Short-answer chart tasks:
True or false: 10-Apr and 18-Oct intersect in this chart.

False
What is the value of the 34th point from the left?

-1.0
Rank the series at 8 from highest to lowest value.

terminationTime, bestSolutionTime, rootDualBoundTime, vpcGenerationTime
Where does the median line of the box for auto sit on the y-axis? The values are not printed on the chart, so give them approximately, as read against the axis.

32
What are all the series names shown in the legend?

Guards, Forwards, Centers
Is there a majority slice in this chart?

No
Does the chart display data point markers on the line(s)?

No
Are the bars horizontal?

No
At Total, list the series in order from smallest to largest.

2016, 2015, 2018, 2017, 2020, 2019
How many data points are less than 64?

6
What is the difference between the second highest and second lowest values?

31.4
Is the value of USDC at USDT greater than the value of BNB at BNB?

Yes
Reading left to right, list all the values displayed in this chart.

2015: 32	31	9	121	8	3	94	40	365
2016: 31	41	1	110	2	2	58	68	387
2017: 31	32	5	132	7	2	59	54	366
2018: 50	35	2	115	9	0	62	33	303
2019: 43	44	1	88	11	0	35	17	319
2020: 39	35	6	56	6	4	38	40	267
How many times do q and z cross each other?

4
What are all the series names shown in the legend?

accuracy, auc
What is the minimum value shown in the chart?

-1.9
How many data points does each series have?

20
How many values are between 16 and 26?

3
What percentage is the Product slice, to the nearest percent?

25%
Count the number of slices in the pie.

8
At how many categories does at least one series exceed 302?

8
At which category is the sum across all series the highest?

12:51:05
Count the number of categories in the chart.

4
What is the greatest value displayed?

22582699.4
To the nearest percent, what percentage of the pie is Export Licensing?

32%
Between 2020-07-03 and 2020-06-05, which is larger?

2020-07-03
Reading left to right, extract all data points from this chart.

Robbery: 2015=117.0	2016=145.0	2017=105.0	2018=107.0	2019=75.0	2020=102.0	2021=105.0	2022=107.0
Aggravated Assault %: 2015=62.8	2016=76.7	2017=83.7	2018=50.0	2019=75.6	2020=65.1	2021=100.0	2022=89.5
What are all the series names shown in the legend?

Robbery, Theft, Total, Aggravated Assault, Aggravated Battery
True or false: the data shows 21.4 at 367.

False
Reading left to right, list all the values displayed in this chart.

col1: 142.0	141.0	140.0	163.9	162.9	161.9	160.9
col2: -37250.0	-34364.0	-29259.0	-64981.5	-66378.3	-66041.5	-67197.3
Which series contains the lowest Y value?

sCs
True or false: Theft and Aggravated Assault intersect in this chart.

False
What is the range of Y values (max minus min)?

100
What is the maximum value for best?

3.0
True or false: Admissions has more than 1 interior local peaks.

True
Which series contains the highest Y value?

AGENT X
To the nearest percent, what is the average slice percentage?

_WHAT THIS TASK INVOLVES_: Copy out all of the entries above, swapping "series names" for "series labels" wherever it appears and leaving everything else unchanged.

_SOLUTION TO THE EXERCISE_:
True or false: 10-Apr and 18-Oct intersect in this chart.

False
What is the value of the 34th point from the left?

-1.0
Rank the series at 8 from highest to lowest value.

terminationTime, bestSolutionTime, rootDualBoundTime, vpcGenerationTime
Where does the median line of the box for auto sit on the y-axis? The values are not printed on the chart, so give them approximately, as read against the axis.

32
What are all the series labels shown in the legend?

Guards, Forwards, Centers
Is there a majority slice in this chart?

No
Does the chart display data point markers on the line(s)?

No
Are the bars horizontal?

No
At Total, list the series in order from smallest to largest.

2016, 2015, 2018, 2017, 2020, 2019
How many data points are less than 64?

6
What is the difference between the second highest and second lowest values?

31.4
Is the value of USDC at USDT greater than the value of BNB at BNB?

Yes
Reading left to right, list all the values displayed in this chart.

2015: 32	31	9	121	8	3	94	40	365
2016: 31	41	1	110	2	2	58	68	387
2017: 31	32	5	132	7	2	59	54	366
2018: 50	35	2	115	9	0	62	33	303
2019: 43	44	1	88	11	0	35	17	319
2020: 39	35	6	56	6	4	38	40	267
How many times do q and z cross each other?

4
What are all the series labels shown in the legend?

accuracy, auc
What is the minimum value shown in the chart?

-1.9
How many data points does each series have?

20
How many values are between 16 and 26?

3
What percentage is the Product slice, to the nearest percent?

25%
Count the number of slices in the pie.

8
At how many categories does at least one series exceed 302?

8
At which category is the sum across all series the highest?

12:51:05
Count the number of categories in the chart.

4
What is the greatest value displayed?

22582699.4
To the nearest percent, what percentage of the pie is Export Licensing?

32%
Between 2020-07-03 and 2020-06-05, which is larger?

2020-07-03
Reading left to right, extract all data points from this chart.

Robbery: 2015=117.0	2016=145.0	2017=105.0	2018=107.0	2019=75.0	2020=102.0	2021=105.0	2022=107.0
Aggravated Assault %: 2015=62.8	2016=76.7	2017=83.7	2018=50.0	2019=75.6	2020=65.1	2021=100.0	2022=89.5
What are all the series labels shown in the legend?

Robbery, Theft, Total, Aggravated Assault, Aggravated Battery
True or false: the data shows 21.4 at 367.

False
Reading left to right, list all the values displayed in this chart.

col1: 142.0	141.0	140.0	163.9	162.9	161.9	160.9
col2: -37250.0	-34364.0	-29259.0	-64981.5	-66378.3	-66041.5	-67197.3
Which series contains the lowest Y value?

sCs
True or false: Theft and Aggravated Assault intersect in this chart.

False
What is the range of Y values (max minus min)?

100
What is the maximum value for best?

3.0
True or false: Admissions has more than 1 interior local peaks.

True
Which series contains the highest Y value?

AGENT X
To the nearest percent, what is the average slice percentage?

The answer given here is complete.